I don't know what I hope to achieve in posting this, but I have to do something. Maybe God will scroll and find it here, because it doesn't seem he is getting my messages otherwise.
2 years. Really more like 10, but we'll start here I guess.
2 years of anguish like I've never experienced in my life, which is saying a lot having survived a tornado, bankruptcy, divorce, and the deaths of both of my parents by age 40. But these last two years? Icing on top of a turd cake that is about drown me and everything with it.
Thrust into a situation I neither chose nor instigated, I now sit among the ruins begging God to make it stop, to turn the tides, to break through.
Nonstop sickness has plagued me or my family for months. Weather events keep popping up out of nowhere, constantly. The 2025 barrage of democratic meltdown and weaponized fascism is merely a blip on my radar as I try to navigate a life I didn't want, and forgive me for saying it, don't deserve.
I have no vices; I don't cheat, gamble, or steal. I don't smoke or vape or drink or do drugs. I'm kind, upbeat, and anyone who sticks around long enough knows I belong to God.
And while I know those things alone aren't going to solve any problems or prevent bad things from happening, I am questioning whether they're worth maintaining because I can guarantee the people doing those things are having a hell of a lot more fun in life than I am.
I drove the kids to the lake the other day, to see the recently-crested high water from a freshly historic weather event. It always resets me, refreshing a little bit of hope that lingers inside. But as I drove home, I remembered the last time - probably late last summer - that I drove that same path thinking "the next time I'm here, it will be different. Better. Worked-out. Solid."
My heart sank as I can fervently say that's not true as I watched the familiar turns in the road.
It isn't better.
This has happened on other occasions too, where I can remember similar sentiments I've thought, but then never see them come to pass.
It's not like I've sat around waiting, twiddling my thumbs hoping something swings in my favor. I've hustled and ground. I've begged for direction and guidance on what to do next, where to look, who to ask. I've stood still and strong, waiting for Him to move on my behalf.
For nothing.
I've also tried to make peace with this angst, this longing for better, this stretching for solid footing.
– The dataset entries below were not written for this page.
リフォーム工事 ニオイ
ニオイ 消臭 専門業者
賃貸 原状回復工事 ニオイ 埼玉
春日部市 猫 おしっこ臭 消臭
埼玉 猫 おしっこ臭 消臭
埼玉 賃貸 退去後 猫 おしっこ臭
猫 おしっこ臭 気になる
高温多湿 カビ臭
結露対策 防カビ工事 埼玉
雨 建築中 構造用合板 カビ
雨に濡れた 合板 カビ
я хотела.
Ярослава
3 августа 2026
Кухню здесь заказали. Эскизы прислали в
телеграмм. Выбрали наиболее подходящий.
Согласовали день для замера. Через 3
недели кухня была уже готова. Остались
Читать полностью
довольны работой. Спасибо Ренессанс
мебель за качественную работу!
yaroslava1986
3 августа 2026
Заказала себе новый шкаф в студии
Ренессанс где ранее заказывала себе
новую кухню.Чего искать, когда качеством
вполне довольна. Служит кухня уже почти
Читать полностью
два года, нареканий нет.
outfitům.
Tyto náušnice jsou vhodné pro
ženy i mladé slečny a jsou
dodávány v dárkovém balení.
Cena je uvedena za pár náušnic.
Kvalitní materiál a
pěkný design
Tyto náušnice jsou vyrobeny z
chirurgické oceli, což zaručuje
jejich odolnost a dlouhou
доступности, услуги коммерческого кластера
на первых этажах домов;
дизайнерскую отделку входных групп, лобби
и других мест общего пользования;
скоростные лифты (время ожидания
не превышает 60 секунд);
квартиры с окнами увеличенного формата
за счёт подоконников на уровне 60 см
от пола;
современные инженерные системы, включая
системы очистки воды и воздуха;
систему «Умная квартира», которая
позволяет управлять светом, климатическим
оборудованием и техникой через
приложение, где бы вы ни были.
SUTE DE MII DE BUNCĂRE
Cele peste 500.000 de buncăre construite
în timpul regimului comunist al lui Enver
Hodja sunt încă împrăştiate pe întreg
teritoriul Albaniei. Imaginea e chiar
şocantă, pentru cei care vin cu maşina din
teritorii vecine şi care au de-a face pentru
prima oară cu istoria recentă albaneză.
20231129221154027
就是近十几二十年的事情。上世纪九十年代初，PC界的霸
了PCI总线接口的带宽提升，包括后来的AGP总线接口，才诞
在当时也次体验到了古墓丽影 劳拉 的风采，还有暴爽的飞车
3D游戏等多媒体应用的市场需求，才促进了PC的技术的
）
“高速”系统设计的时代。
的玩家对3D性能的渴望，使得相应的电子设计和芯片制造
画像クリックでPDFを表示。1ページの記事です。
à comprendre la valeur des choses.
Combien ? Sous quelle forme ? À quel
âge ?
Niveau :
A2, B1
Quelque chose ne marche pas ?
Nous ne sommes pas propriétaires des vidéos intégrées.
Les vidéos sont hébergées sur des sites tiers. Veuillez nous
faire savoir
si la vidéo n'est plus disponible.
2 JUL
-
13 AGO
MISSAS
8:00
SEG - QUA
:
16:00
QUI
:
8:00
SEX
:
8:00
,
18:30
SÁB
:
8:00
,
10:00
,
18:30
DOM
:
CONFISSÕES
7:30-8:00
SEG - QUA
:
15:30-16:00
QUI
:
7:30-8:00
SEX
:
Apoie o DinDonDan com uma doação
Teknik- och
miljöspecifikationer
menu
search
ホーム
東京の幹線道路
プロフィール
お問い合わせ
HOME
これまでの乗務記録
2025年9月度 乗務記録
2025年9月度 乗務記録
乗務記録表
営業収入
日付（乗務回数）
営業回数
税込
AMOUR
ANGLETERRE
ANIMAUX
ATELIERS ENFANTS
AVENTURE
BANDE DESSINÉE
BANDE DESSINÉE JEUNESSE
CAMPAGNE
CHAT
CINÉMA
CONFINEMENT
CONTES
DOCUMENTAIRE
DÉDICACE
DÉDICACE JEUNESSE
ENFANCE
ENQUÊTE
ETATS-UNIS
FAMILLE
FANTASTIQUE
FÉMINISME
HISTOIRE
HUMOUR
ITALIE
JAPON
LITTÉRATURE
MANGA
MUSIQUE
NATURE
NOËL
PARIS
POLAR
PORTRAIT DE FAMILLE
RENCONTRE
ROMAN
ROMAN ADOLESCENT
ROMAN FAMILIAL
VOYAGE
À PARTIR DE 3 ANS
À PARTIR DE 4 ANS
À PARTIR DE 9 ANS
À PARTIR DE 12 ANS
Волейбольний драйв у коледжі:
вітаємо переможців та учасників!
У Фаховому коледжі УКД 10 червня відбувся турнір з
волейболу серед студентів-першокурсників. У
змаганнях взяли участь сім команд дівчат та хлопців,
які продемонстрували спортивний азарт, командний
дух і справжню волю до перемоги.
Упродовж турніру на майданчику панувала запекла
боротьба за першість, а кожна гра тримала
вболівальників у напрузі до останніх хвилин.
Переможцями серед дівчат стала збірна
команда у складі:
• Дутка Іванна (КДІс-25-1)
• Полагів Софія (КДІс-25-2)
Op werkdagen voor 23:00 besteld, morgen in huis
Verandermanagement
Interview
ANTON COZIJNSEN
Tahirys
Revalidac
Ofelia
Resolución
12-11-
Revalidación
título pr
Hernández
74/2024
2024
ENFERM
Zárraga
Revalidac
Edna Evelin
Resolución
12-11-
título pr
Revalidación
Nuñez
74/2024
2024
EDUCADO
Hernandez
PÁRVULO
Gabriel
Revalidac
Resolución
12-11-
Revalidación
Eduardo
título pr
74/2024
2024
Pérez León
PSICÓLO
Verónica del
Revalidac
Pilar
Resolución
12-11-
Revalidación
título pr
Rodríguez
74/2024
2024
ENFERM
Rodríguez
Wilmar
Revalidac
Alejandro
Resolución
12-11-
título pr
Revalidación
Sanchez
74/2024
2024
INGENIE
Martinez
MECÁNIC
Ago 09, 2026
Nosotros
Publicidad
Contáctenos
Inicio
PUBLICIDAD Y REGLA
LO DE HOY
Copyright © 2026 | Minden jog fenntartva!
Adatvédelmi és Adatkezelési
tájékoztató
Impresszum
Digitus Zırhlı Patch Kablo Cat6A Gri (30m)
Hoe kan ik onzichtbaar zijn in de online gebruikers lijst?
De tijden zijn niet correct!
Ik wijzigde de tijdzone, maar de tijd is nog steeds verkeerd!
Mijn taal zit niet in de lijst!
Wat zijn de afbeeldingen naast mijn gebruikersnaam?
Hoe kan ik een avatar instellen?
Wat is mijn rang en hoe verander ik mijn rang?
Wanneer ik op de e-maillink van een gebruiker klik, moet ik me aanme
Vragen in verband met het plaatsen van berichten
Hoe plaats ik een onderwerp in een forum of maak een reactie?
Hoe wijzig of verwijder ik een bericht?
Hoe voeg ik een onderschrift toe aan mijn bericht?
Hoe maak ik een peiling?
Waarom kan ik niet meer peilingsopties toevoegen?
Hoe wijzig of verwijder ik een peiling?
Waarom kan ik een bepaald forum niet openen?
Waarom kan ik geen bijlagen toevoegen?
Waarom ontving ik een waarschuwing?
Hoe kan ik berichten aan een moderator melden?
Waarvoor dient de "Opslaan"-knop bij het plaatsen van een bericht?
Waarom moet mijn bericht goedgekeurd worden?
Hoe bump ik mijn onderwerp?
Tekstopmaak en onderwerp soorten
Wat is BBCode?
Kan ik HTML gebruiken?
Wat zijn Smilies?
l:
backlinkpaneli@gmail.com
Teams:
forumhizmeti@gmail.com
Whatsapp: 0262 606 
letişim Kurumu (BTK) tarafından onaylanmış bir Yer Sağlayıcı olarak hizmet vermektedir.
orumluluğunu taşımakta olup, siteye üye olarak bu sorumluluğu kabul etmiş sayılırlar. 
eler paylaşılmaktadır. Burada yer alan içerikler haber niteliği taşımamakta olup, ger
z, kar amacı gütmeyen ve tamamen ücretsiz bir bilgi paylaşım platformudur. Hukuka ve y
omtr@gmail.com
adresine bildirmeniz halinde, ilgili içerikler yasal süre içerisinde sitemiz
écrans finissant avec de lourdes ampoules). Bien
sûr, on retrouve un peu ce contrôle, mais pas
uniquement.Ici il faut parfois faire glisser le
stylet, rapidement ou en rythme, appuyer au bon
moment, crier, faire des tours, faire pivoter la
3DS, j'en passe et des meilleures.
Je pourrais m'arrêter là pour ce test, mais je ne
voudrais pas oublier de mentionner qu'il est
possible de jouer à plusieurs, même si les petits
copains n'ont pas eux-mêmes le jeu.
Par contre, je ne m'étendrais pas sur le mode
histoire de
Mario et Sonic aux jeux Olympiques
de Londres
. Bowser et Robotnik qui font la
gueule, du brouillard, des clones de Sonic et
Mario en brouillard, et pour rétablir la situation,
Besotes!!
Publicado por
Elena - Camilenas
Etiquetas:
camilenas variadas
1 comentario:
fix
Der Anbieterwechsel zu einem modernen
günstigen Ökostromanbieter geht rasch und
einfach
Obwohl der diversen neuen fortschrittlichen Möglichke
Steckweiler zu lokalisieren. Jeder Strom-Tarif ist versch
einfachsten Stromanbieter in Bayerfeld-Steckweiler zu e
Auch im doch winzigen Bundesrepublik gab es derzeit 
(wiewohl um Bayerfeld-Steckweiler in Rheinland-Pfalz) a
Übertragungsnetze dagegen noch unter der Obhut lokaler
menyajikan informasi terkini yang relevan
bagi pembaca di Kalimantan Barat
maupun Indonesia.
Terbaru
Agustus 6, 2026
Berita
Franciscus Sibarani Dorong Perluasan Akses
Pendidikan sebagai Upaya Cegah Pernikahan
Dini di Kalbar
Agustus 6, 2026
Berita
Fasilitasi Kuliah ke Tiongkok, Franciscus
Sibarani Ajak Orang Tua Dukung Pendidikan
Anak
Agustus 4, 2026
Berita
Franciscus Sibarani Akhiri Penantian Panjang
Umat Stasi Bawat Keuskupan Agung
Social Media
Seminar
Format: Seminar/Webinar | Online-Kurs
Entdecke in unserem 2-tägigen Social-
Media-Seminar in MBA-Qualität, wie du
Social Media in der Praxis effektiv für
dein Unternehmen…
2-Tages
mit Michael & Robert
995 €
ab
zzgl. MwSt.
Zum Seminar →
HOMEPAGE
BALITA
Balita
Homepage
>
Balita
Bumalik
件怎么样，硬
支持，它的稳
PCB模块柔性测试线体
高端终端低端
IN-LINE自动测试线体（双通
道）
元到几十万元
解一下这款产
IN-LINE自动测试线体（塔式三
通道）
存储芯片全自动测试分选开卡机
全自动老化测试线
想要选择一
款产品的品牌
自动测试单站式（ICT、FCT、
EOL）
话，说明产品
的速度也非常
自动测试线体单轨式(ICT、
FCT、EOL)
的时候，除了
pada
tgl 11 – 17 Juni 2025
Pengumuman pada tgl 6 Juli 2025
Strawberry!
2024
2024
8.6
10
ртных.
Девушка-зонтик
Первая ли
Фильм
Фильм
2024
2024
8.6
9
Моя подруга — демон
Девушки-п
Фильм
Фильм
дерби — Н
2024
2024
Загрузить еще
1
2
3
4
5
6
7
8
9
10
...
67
Kind of an 'if you can't beat 'em, join 'em. That hasn't succeeded either because the heart still knows what the brain can only minimize.
The worst part is that I'm my worst self because of all this. The worst mother, the worst friend, the worst version of me despite my sincerest efforts. Again, the heart knows and can only hide so much. Pain only wears a mask for so long.
I keep thinking about last week's horrific weather. It rained so much that my backyard would flood to the point of nearly the point of the HVAC unit to begin taking on water. But it never did. The water would rise juuuuust to the edge of the unit and then recede. I bet over the course of several days, this happened 4 or 5 times. And every time, the rain would slow or the pump system would kick in faster and it never reached inside where it could short-out (and ruin) the whole thing. It never did.
I knew by about the third time of watching this happen that God was teaching me something - I couldn't deny it.
All this that threatens every day to take me under hasn't.
And it won't.
While I can't wholeheartedly believe that, I am going to throw that lesson back at God and say "fine, you say it won't win, then prove it" and go to bed. Because all of the above is threatening to take this ship down.
God knows I'm maxed out. And the threatening 'rain' that fell today was not necessary - it was another attack to see if I'd believe the water would actually recede.
I'll report back.
Hopefully with a very dry HVAC system.